You can’t build something safe without considering potential vulnerabilities, that’s just a frustratingly naive thing to say.

albntomat0 · 3 years ago
To take the strongest form of the author’s argument, his point is that it’s not possible to take a pile of terrible code with no security, and fix all the problems in it. It’s better to architect it in a way that provides security (e.g least privilege everywhere, sandbox, memory safe languages, etc.).

I think the author could have phrased it better, in that the best approach is having a good security design, and then taking out all the bugs it couldn’t cover.

superkuh · 3 years ago
Back in 2005 the idea that you shouldn't run every bit of executable code sent to you was drilled into people. Nowadays you can't use a commercial/institutional websites without doing the modern equivalent of opening random email attachments.
Gigachad · 3 years ago
You also use an OS and browser which is space age technology compared to what they had in 2005. Back then a kid could write an email to install a rootkit on your computer. Now you'd get paid $100k+ if you could work out how to do that.

It also used to be common knowledge that if someone has physical access to your device, its game over. Which is something that is becoming rapidly untrue.
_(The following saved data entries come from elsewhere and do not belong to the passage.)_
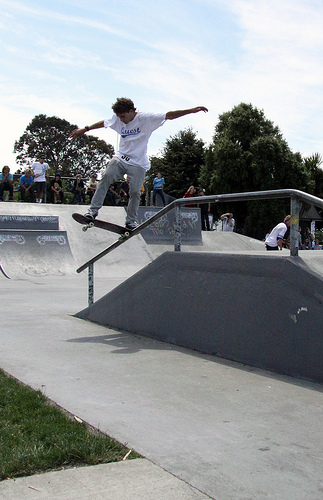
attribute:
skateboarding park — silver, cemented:
[2, 207, 288, 499]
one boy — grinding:
[60, 84, 227, 230]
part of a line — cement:
[152, 255, 293, 292]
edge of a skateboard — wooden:
[59, 206, 85, 231]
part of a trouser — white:
[92, 156, 130, 214]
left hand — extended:
[142, 100, 217, 129]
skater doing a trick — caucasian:
[29, 74, 211, 234]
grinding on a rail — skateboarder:
[37, 170, 321, 263]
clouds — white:
[236, 2, 313, 46]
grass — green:
[0, 398, 56, 474]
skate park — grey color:
[1, 203, 311, 434]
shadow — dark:
[68, 330, 187, 355]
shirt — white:
[103, 113, 164, 169]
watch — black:
[82, 124, 90, 133]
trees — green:
[207, 101, 312, 190]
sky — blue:
[1, 1, 310, 95]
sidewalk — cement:
[142, 369, 311, 498]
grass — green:
[0, 392, 56, 470]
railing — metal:
[172, 186, 300, 208]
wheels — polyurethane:
[82, 221, 96, 230]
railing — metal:
[171, 188, 304, 249]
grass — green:
[0, 385, 31, 471]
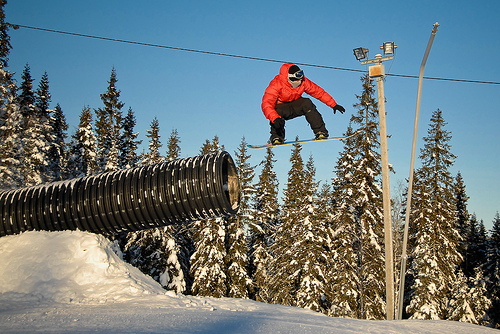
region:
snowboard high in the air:
[241, 63, 363, 153]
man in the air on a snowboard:
[247, 58, 357, 150]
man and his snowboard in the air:
[242, 59, 356, 152]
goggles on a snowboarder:
[286, 68, 305, 82]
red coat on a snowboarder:
[258, 61, 336, 122]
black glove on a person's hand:
[331, 103, 343, 113]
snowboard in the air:
[244, 134, 359, 151]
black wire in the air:
[2, 21, 499, 86]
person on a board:
[243, 60, 358, 146]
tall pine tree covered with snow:
[324, 67, 406, 319]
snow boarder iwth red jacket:
[249, 54, 351, 148]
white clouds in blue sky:
[11, 9, 51, 66]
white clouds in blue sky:
[47, 7, 95, 61]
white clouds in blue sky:
[121, 34, 168, 78]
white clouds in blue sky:
[159, 53, 213, 111]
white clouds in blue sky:
[247, 17, 292, 45]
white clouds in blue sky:
[384, 19, 425, 39]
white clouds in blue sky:
[444, 27, 481, 57]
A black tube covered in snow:
[7, 150, 235, 235]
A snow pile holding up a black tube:
[5, 222, 161, 298]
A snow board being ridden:
[243, 132, 360, 148]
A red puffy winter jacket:
[256, 56, 337, 131]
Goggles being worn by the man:
[288, 68, 307, 80]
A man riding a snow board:
[238, 55, 345, 152]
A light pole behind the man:
[338, 42, 411, 322]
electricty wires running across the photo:
[0, 12, 490, 115]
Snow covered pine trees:
[5, 25, 493, 308]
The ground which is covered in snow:
[10, 227, 454, 328]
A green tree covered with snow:
[404, 113, 496, 328]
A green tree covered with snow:
[343, 71, 391, 311]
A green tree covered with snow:
[290, 146, 319, 297]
If I hand my macbook to my friend for a day, I can be quite confident they haven't been able to defeat the boot chain security to replace my kernel with a malware version like you trivially could pre secure boot environments.

Another piece of common advice was to not use public wifi because anyone could steal your password or credit card details. Security advice from 2005 really hasn't held up much at all.

mb7733 · 3 years ago
But the client side code in a web-app is run within the browser sandbox, which is not equivalent to running a random exe... Unless you meant something else?
superkuh · 3 years ago
Speculative execution, sandbox exploits, etc, etc. I thought everyone (myself included) stopped believing in the power of VMs/containers/sandboxes to protect you when all that happened (and kept happening). And it's just getting worse as the JS engine(s) get access to more and more bare metal features and become a true OS in more than just spirit.

Thus all the crazy insistence on CA TLS in modern web protocols like HTTP/3 which can't even establish an connection without CA based TLS hand-holding.

Animats · 3 years ago
(2005)

"Default Deny" was, for a while, called "App Store". However, the app store vendors have done much better at keeping out things for competitive reasons than at keeping out things for security reasons.